Friday, April 14, 2017
The Vision (4.14.17): By much slothfulness the building decayeth
Note: Devotion taken from last Sunday's sermon on Ecclesiastes 10:16-20.
By much slothfulness the building decayeth; and through idleness of the hands the house droppeth through (Ecclesiastes 10:18).
Here Solomon warns the godly and wise man against slothfulness. The warning comes by analogy to the maintenance of a home. Every home owner knows that to keep that house in good order, he must exercise regular maintenance. Air and water filters have to be cleaned, the lawn has to be mowed, rooms have to be painted, sinks have to be scrubbed, carpets have to be cleaned. If some regular maintenance and cleaning is not done, the building will fall into disrepair and the roof will collapse.
I can have a reminder of this any day by just looking out my back door to the neighboring lot where at one time there stood what was, no doubt, a well-maintained house and out-building. But years ago it was abandoned and has now gone into disarray.
The second law of thermodynamics or the law of entropy says that the inevitable and natural tendency of all things is to go from order to disorder.
Solomon warns that if a man gives in to slothfulness and he is not ever vigilant, then that which has been given to his stewardship will be destroyed.
This is a constant theme in the Proverbs:
Proverbs 23: 21 For the drunkard and the glutton shall come to poverty: and drowsiness shall clothe a man with rags.
Proverbs 24:30 I went by the field of the slothful, and by the vineyard of the man void of understanding; 31 And, lo, it was all grown over with thorns, and nettles had covered the face thereof, and the stone wall thereof was broken down. 32 Then I saw, and considered it well: I looked upon it, and received instruction. 33 Yet a little sleep, a little slumber, a little folding of the hands to sleep: 34 So shall thy poverty come as one that travelleth; and thy want as an armed man.
In context, the first application of this is to rulers, those given the stewardship of government in some sphere (see 10:16-17). If you are not diligent and if you succumb to laziness, you will fail in your stewardship and destroy what has been given to you.

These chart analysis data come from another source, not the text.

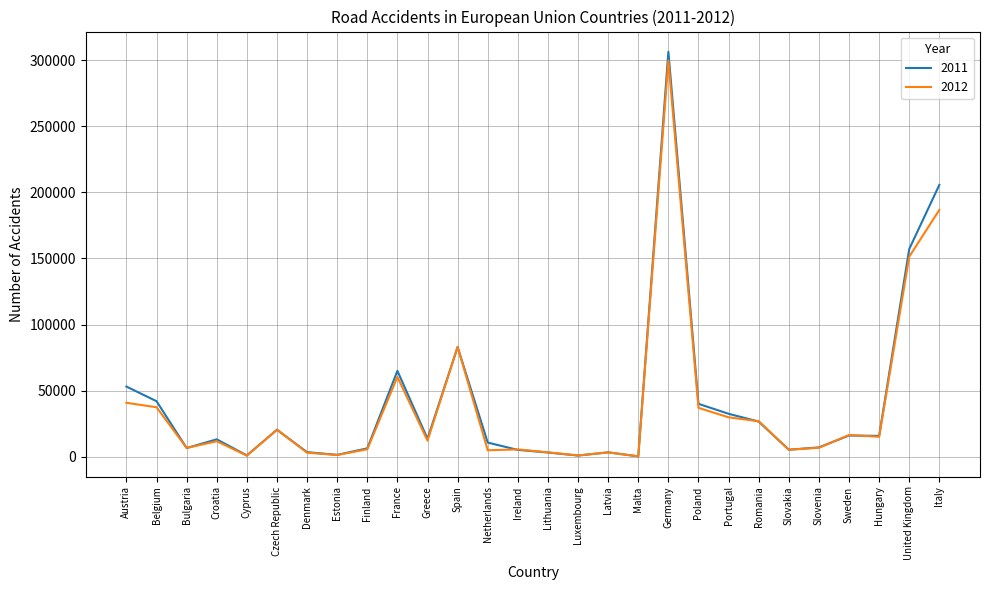

At which category is the sum across all series the highest?

Germany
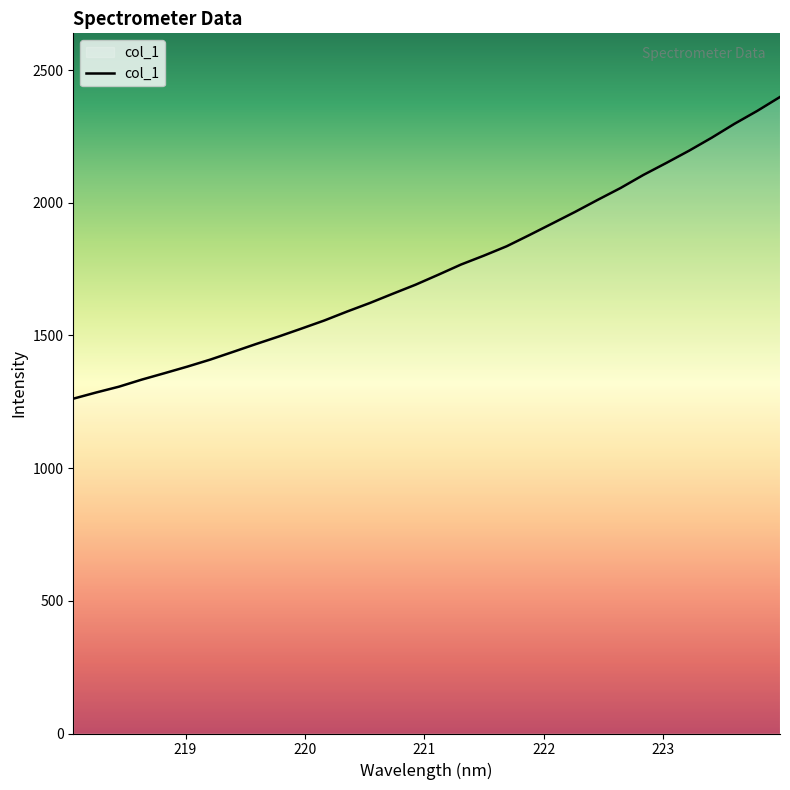

Reading right to left, transcribe all the data shown in this chart.

2398.4	2345.9	2297.3	2244.8	2195.6	2149.5	2104.6	2055.4	2010.9	1965.3	1921.6	1878.2	1835.8	1800.5	1767.1	1728.5	1690.9	1656.8	1622.1	1589.9	1556.1	1525.7	1495.7	1467.2	1437.9	1408.8	1382.5	1357.7	1333.4	1306.8	1284.9	1261.6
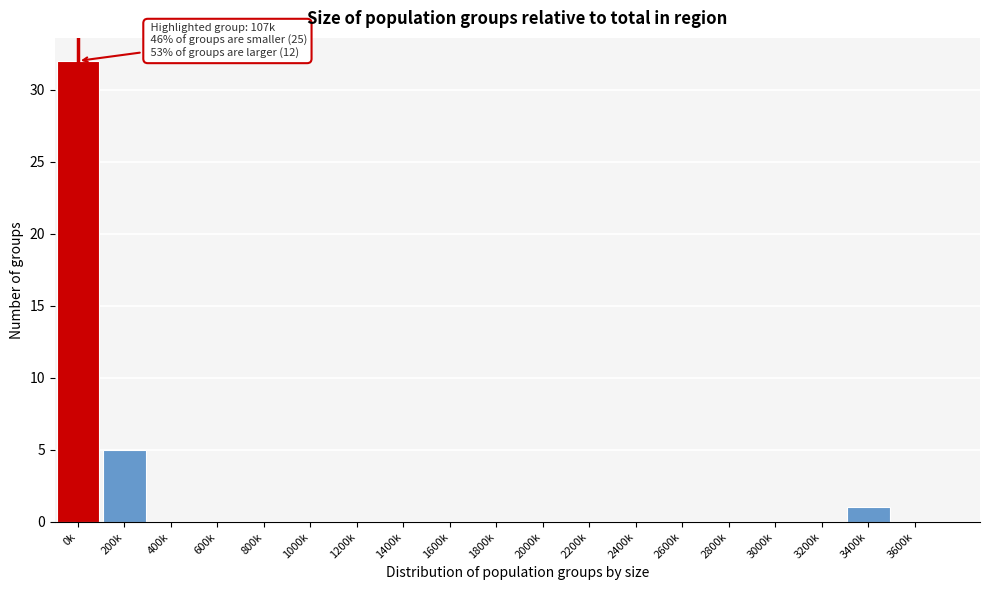

Reading left to right, extract all data points from this chart.

0k=32	200k=5	400k=0	600k=0	800k=0	1000k=0	1200k=0	1400k=0	1600k=0	1800k=0	2000k=0	2200k=0	2400k=0	2600k=0	2800k=0	3000k=0	3200k=0	3400k=1	3600k=0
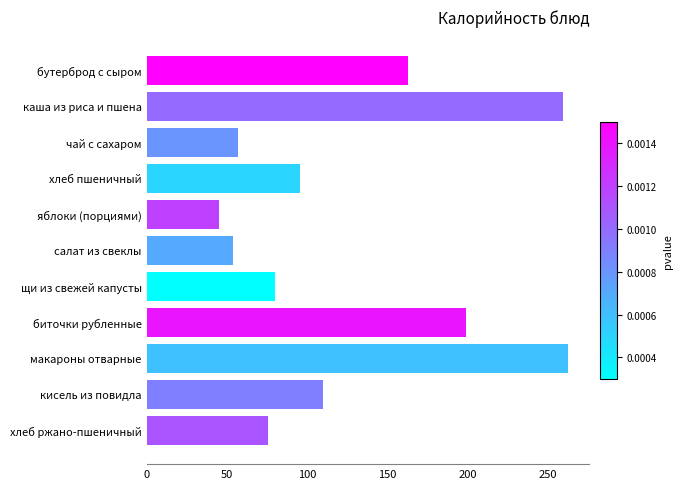

Where is the data nearest to the value 153?

бутерброд с сыром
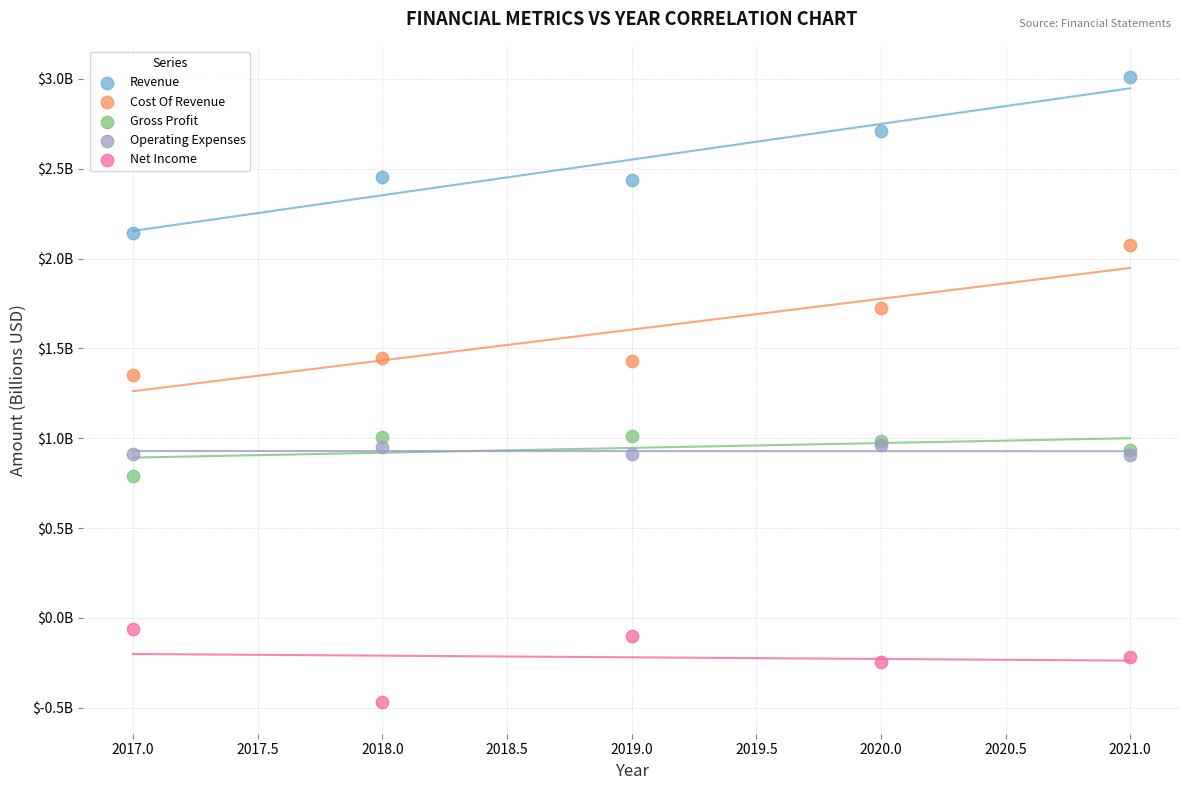

What are all the series names shown in the legend?

Revenue, Cost Of Revenue, Gross Profit, Operating Expenses, Net Income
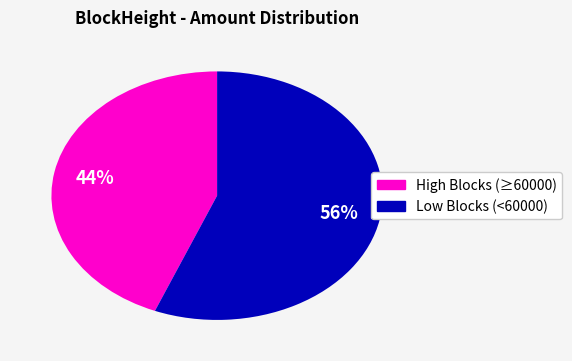

To the nearest percent, what is the difference between the largest and smallest slice percentages?

12%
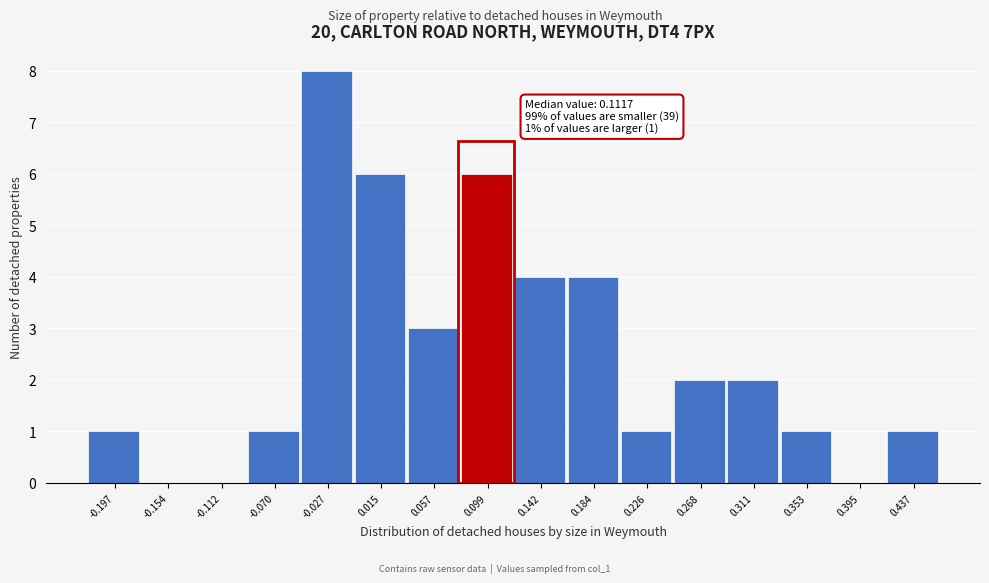

Reading left to right, extract all data points from this chart.

-0.197=1	-0.154=0	-0.112=0	-0.070=1	-0.027=8	0.015=6	0.057=3	0.099=6	0.142=4	0.184=4	0.226=1	0.268=2	0.311=2	0.353=1	0.395=0	0.437=1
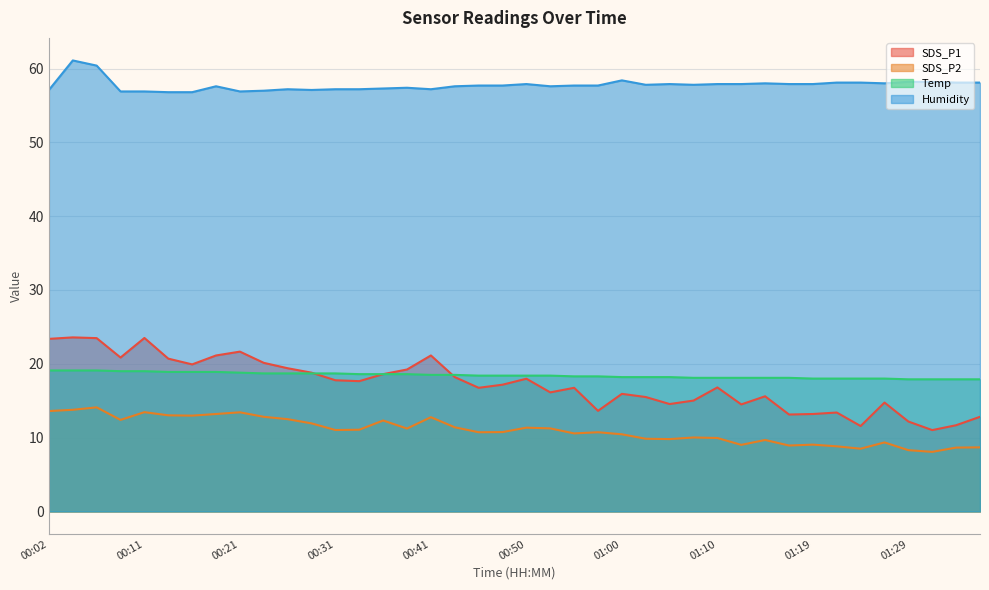

At which label is SDS_P1 closest to 17?

00:48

The application, however, is wider. Currid observes: “This is true of all aspects of our lives: our families, our businesses, our appearance, our spiritual lives, and so forth” (Ecclesiastes, p. 133).
Charles Bridges makes similar application:
Want of family discipline issues in the same result. When evils, apparently trifling, are allowed, the tendency to decay become more and more visible.
Public institutions and laws—however permanent they seem to be—need continual and active review in order to their amendment.
There is also intellectual slothtfulness much to be resisted, unless one would allow palsy of every faculty (Ecclesiastes, p. 255).
He cites one old author who called idleness “the nursery of sins” and adds:
Idleness of hands is often connected with worldliness of heart (p. 256).
Never expect spiritual wealth, while indulging carnal sloth (p. 257).
Let us be diligent in the stewardship of our lives to the glory of God and the blessing of man.